Kegiatan masak pagi itu didominasi Cindy yang menceritakan kebiasaan Ammar. Ilmira mengingatnya. Meskipun hatinya masih terpaut dengan Omar dan belum memiliki perasaan apa-apa kepada Ammar, ia tidak boleh melupakan tugasnya sebagai istri Ammar.
"Mir, sudah jam enam. Coba lihat Ammar sudah bangun apa belom, kok tumben anteng. Biasae wes teriak-teriak nyari ini itu."
Ilmira mengangguk. Ia segera meletakkan wortel ia kupas dan cuci tangan. Sampai di kamar, terdengar gemericik air dari kamar mandi. Ia pun berinisiatif menyiapkan pakaian pria tersebut. Tepat ia menutup pintu lemari, Ammar keluar. Dia terlihat segar. Rambut yang basah, wajah bersih, dan aroma sabun yang menguat membuat Ilmira tertegun. Pria itu ... ah bukan saat yang tepat untuk terperangah. Ia pun segera keluar kamar.
Meskipun sedikit kaget tapi Ammar tetap memakai pakaian yang disiapkan oleh Ilmira. Mungkin diminta ibunya, pikirnya. Ia mematut diri di cermin sebelum menyemprotkan parfum dan meraih jam tangan di laci bufet kaca bawah televisi. Saat Ammar tiba di ruang makan, anggota keluarganya sudah lengkap.
"Wah. Wah. Manten baru kui auranya memang beda ya, Bu. Cerah ngono lho," celetuk Rasyid tepat Ammar duduk di sisinya. "Enak to kalo ada istri itu. Nggak capek sendiri ada yang bantuin."
"Sama saja, Yah," sahut Ammar sebelum tersenyum pada Ilmira yang melayani dirinya.

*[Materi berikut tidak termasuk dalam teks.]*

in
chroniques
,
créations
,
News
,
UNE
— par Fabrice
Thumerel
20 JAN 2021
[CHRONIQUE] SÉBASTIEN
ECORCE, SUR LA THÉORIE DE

Rasyid mencibir jawaban Ammar. Apa ia tidak sadar bahwa pertama kali ini dirinya melihat putranya tersenyum lebar pada lawan jenisnya. "Lho iya ta? Tapi kayak beda gitu lho Mar kamu. Lebih gimana gitu. Ya ndak, Bu?" Ia menoleh pada istrinya.
"Iyo." Cindy lalu melihat Omar yang tampak aneh belakangan ini. "Om, kamu katanya mau ngenalin Ibuk sama gebetanmu? Mana? Mau dilamar langsung saja ta?" tawar Cindy.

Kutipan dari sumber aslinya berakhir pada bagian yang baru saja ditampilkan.